LinuxCommandLibrary

fallocate

Preallocate file space on a filesystem

TLDR

Reserve a file taking up 700 MiB of disk space

$ fallocate [[-l|--length]] [700M] [path/to/file]
copy

Shrink an already allocated file by 200 MiB
$ fallocate [[-c|--collapse-range]] [[-l|--length]] [200M] [path/to/file]
copy

Shrink 20 MB of space after 100 MiB in a file
$ fallocate [[-c|--collapse-range]] [[-o|--offset]] [100M] [[-l|--length]] [20M] [path/to/file]
copy

SYNOPSIS

fallocate [-c|-d|-l length|-n|-o offset|-p|-v|-x|-z] <file>

PARAMETERS

-c, --collapse-range
    Collapse range: shift bytes after offset+length up and deallocate space

-d, --detect-zero-range
    Detect and dig zero-range holes (Linux 4.18+)

-h, --help
    Display help and exit

-l, --length length
    Length for allocation or operation (e.g., 1G, 10M)

-n, --no-hide-stale
    Do not hide stale data during zero-range (with -z)

-o, --offset offset
    Starting offset for operation (default 0)

-p, --punch-hole
    Deallocate space (punch hole) in range

-V, --version
    Display version info and exit

-v, --verbose
    Verbose output

-x, --posix-fallocate
    Use POSIX_FALLOCATE semantics (may zero on error)

-z, --zero-range
    Zero bytes in range without deallocation

DESCRIPTION

fallocate is a Linux command-line utility that preallocates or manipulates disk space for regular files using the fallocate(2) system call. Unlike dd or cp, it avoids writing data blocks, only updating filesystem metadata, making it significantly faster for creating large sparse or fully allocated files.

Default operation preallocates the specified length from offset 0, keeping file size unchanged unless data is written later. It supports advanced modes: punching holes to deallocate space, collapsing or inserting ranges, zeroing ranges, and POSIX-compatible allocation. These are ideal for databases, VM images, benchmarks, or sparse file management.
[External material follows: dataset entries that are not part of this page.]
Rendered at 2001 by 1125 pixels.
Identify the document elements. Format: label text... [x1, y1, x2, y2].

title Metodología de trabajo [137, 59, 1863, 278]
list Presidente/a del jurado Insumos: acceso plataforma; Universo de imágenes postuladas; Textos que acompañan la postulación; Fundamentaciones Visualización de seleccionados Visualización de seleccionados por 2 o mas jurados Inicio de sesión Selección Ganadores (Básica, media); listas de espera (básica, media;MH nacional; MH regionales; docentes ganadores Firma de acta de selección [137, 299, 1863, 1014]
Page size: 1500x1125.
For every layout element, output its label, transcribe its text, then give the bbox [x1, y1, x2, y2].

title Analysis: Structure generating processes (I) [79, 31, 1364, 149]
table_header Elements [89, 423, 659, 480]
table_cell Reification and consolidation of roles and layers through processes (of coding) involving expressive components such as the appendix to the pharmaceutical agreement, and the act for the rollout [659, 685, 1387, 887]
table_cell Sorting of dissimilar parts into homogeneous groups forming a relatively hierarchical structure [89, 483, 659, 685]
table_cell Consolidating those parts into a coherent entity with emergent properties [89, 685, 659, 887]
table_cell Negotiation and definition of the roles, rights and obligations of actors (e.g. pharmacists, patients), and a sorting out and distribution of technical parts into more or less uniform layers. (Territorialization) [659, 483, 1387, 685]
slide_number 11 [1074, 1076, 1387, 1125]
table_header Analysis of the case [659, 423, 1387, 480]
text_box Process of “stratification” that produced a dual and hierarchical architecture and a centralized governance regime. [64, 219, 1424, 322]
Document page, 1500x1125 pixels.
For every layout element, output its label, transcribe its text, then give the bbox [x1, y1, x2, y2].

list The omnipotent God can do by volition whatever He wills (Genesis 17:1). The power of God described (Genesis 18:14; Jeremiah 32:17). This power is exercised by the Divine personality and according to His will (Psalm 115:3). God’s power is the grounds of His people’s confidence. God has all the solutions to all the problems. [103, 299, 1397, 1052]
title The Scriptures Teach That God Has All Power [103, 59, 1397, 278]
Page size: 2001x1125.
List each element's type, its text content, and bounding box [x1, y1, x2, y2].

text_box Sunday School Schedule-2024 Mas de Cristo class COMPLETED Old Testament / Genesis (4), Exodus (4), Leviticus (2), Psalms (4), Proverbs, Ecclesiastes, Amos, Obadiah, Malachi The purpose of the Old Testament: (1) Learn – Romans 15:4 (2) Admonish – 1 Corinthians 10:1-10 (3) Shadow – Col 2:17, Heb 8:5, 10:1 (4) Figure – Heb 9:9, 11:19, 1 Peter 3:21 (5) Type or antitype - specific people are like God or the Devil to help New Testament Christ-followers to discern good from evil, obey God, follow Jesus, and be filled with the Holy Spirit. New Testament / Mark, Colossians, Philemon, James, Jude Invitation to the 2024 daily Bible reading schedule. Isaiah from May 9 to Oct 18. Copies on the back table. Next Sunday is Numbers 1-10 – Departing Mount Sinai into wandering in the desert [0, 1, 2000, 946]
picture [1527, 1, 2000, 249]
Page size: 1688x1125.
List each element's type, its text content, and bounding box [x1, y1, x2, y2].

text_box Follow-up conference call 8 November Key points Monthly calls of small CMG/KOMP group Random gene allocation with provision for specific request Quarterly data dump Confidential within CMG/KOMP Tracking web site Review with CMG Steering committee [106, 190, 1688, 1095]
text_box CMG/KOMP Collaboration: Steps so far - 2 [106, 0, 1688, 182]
Requires filesystems like ext4, XFS, Btrfs with extent support; older ones like ext3 have limited functionality. Operations fail gracefully with errors like ENOSPC or ENOTSUP if unsupported.

CAVEATS

Modes like punch-hole/collapse require kernel 2.6.38+ and extent-based filesystems (ext4, XFS, Btrfs); unsupported on ext3/FAT. Fails with ENOSPC/ENOTSUP. Only for regular files, not directories/devices. Length/offset must align with filesystem blocks in some cases.

EXAMPLES

fallocate -l 1G largefile.dat
Preallocate 1 GiB.

fallocate -p file.img -o 100M -l 500M
Punch 500 MiB hole at offset 100 MiB.

fallocate -z -o 0 -l 64K sparsefile
Zero first 64 KiB.

LENGTH SYNTAX

Supports suffixes: K=KiB, M=MiB, G=GiB, T=TiB; or bytes directly.

HISTORY

fallocate(2) syscall added in Linux 2.6.23 (2007). Command introduced in util-linux 2.22 (March 2012), with modes like punch-hole/collapse in later versions (2.23+). Enhanced with detect-zero-range in util-linux 2.32 (2018).